Every line below that has the word "down" counts once; report how many lines that makes, with no other words.
** Working data follows **
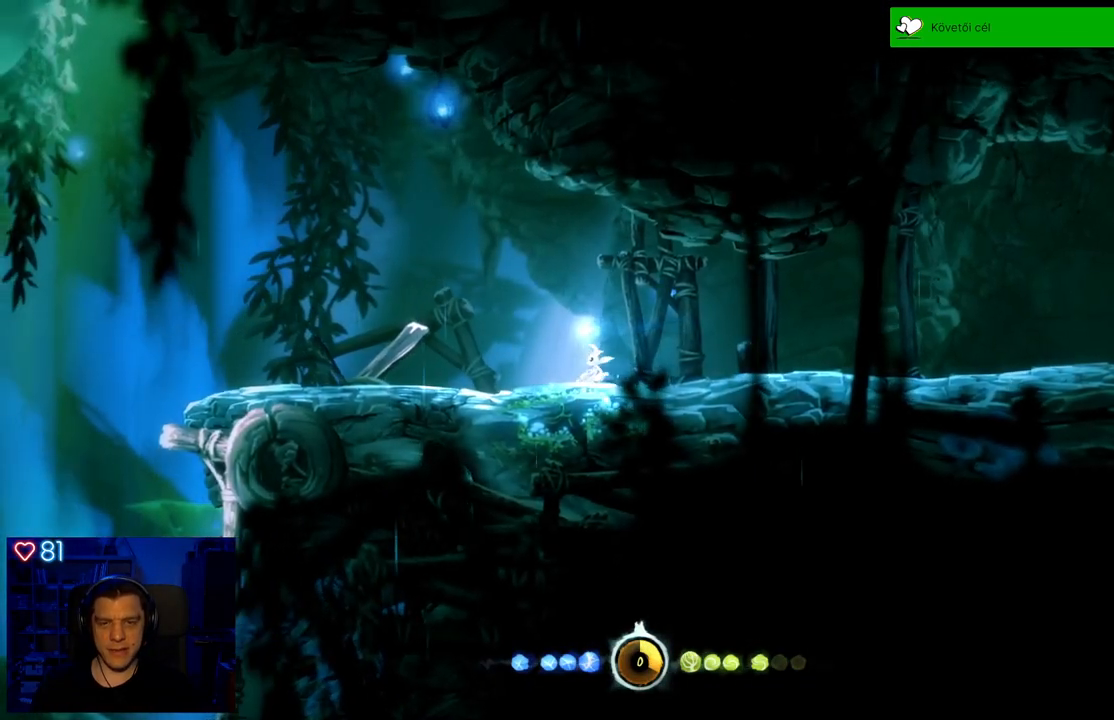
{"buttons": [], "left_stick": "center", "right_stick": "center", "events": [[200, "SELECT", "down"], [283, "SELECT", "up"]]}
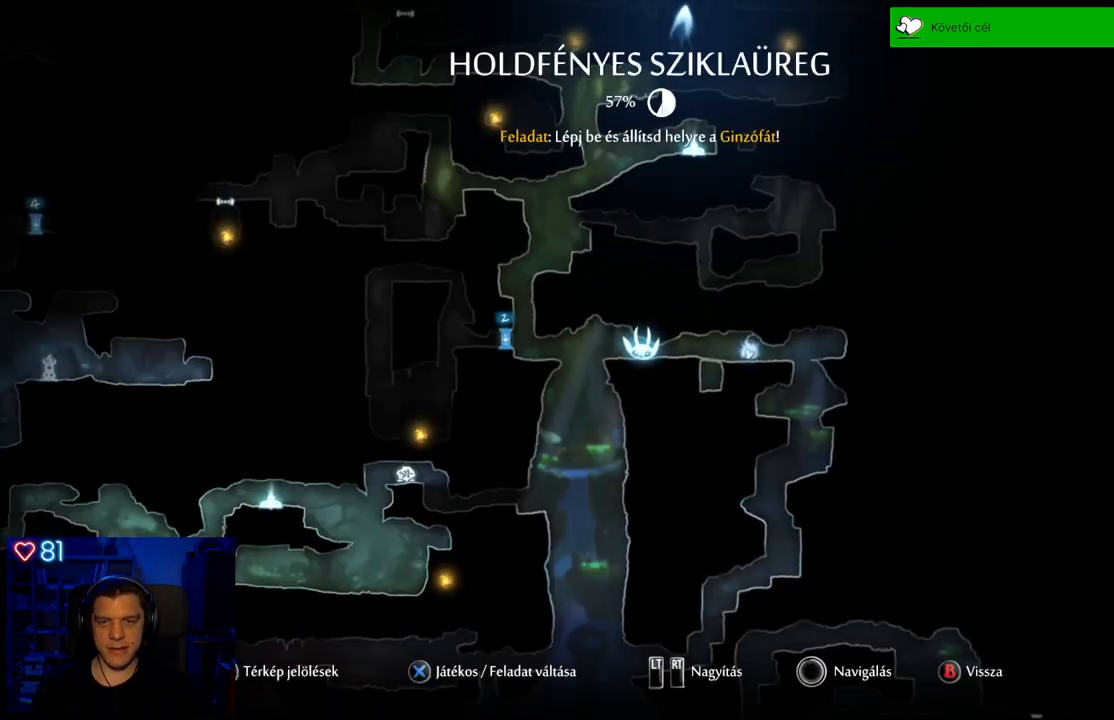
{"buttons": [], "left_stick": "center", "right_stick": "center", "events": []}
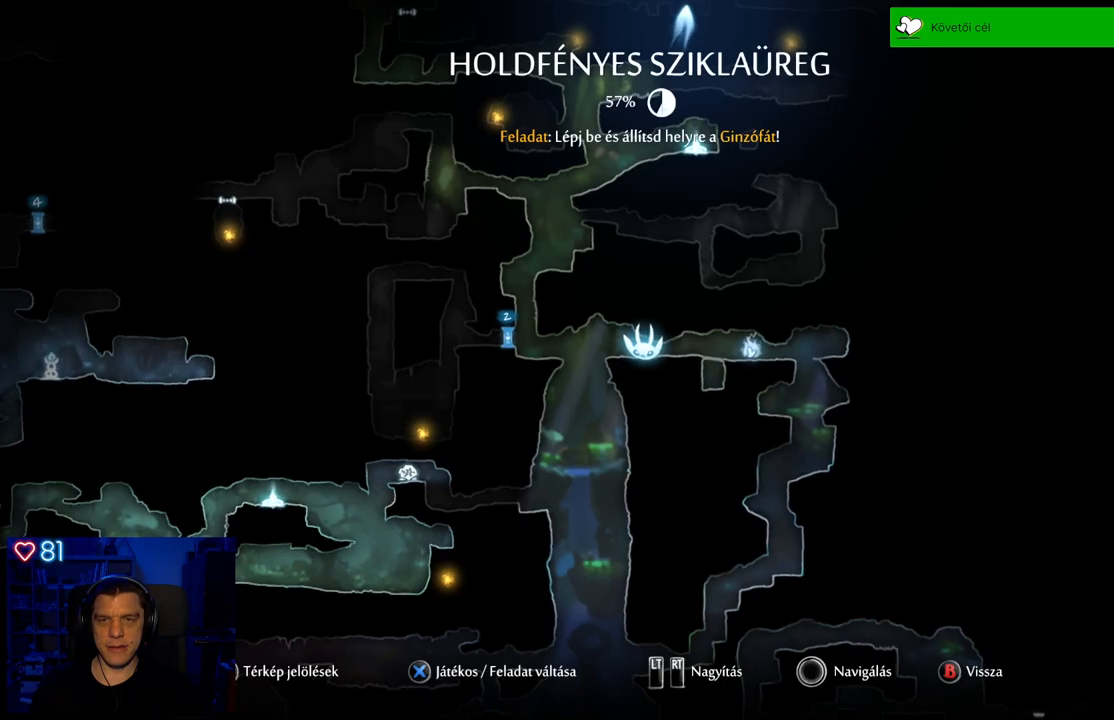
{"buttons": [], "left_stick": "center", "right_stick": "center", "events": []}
** End of Working data **
** Working data follows **
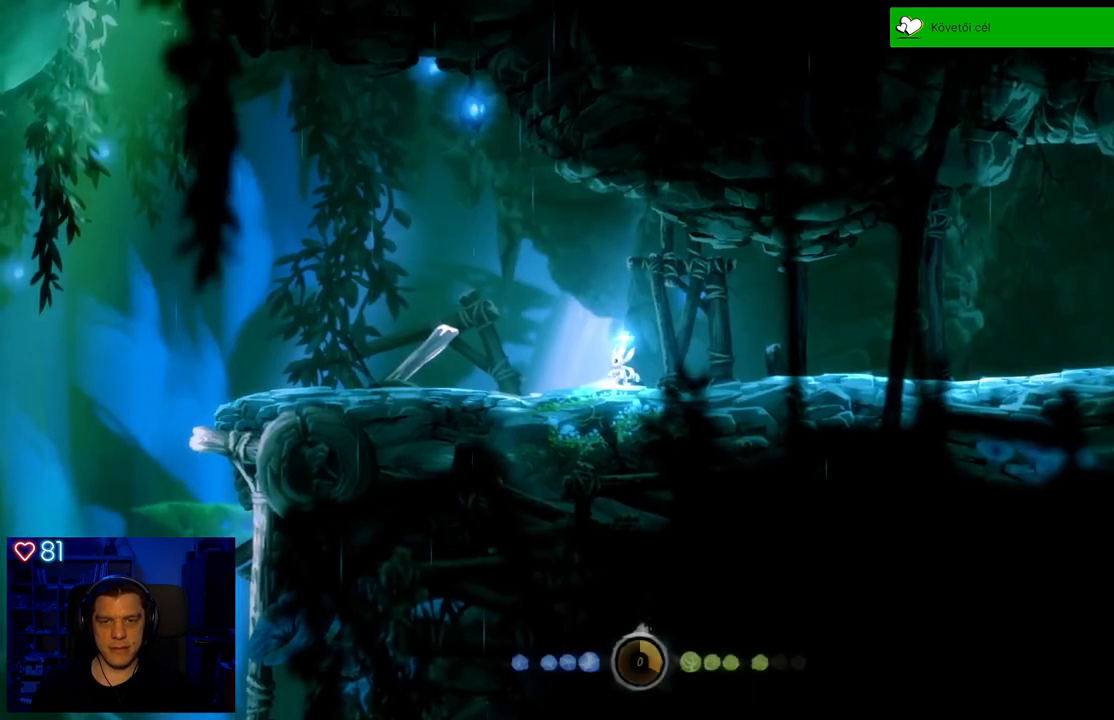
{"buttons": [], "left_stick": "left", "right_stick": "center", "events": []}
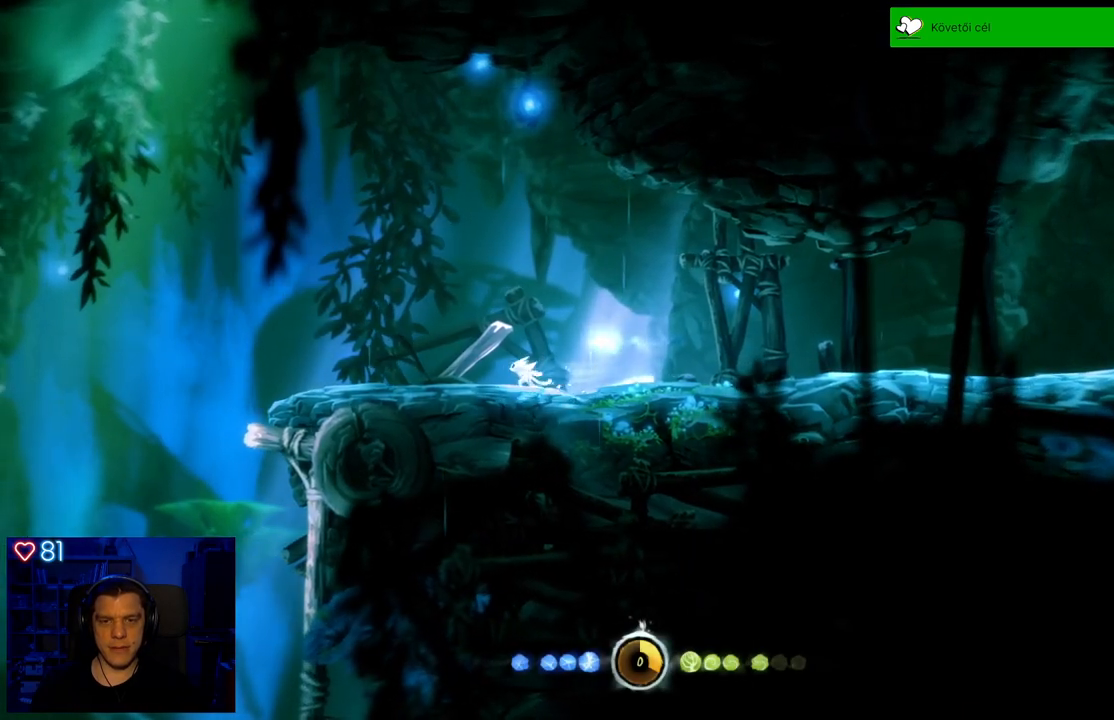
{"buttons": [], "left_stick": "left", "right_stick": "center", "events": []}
** End of Working data **
** Working data follows **
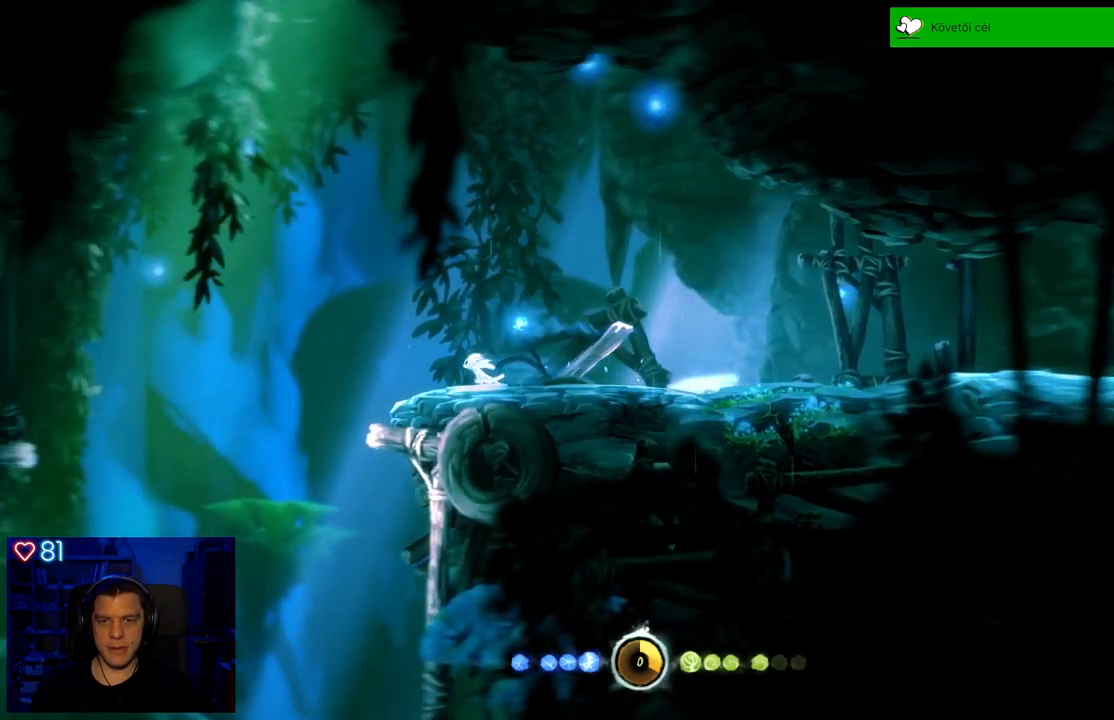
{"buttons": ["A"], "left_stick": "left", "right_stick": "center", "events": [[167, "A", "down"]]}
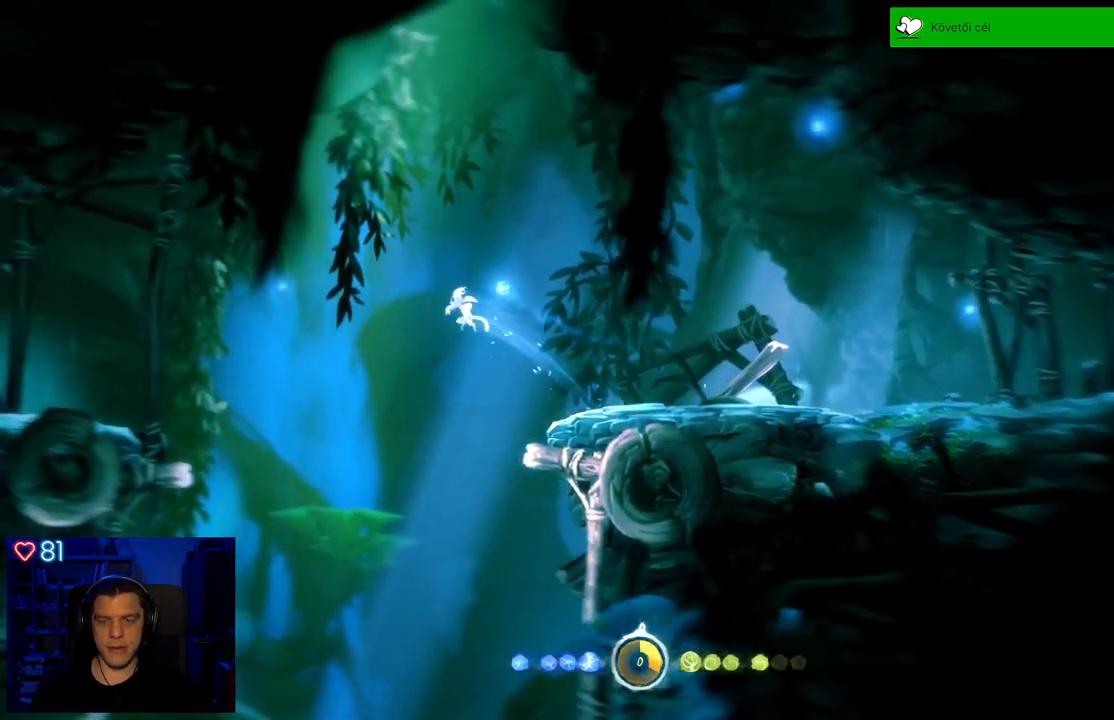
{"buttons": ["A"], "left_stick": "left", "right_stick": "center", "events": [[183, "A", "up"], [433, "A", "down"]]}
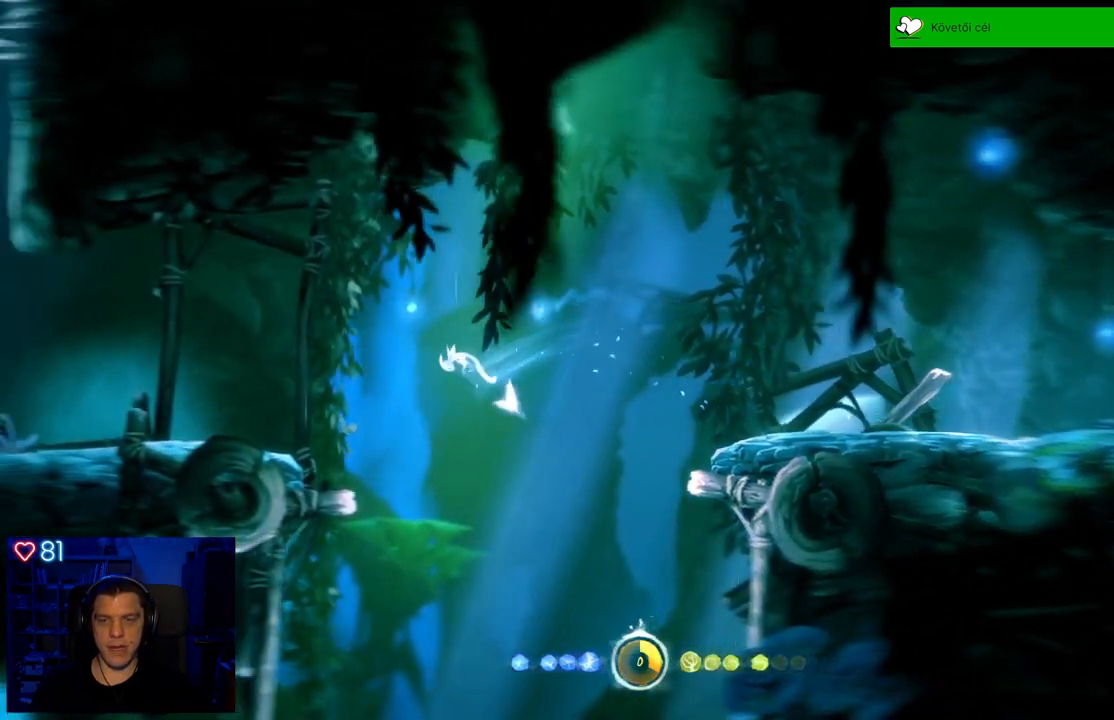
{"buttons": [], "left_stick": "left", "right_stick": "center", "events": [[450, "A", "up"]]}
** End of Working data **
Answer to this exercise
3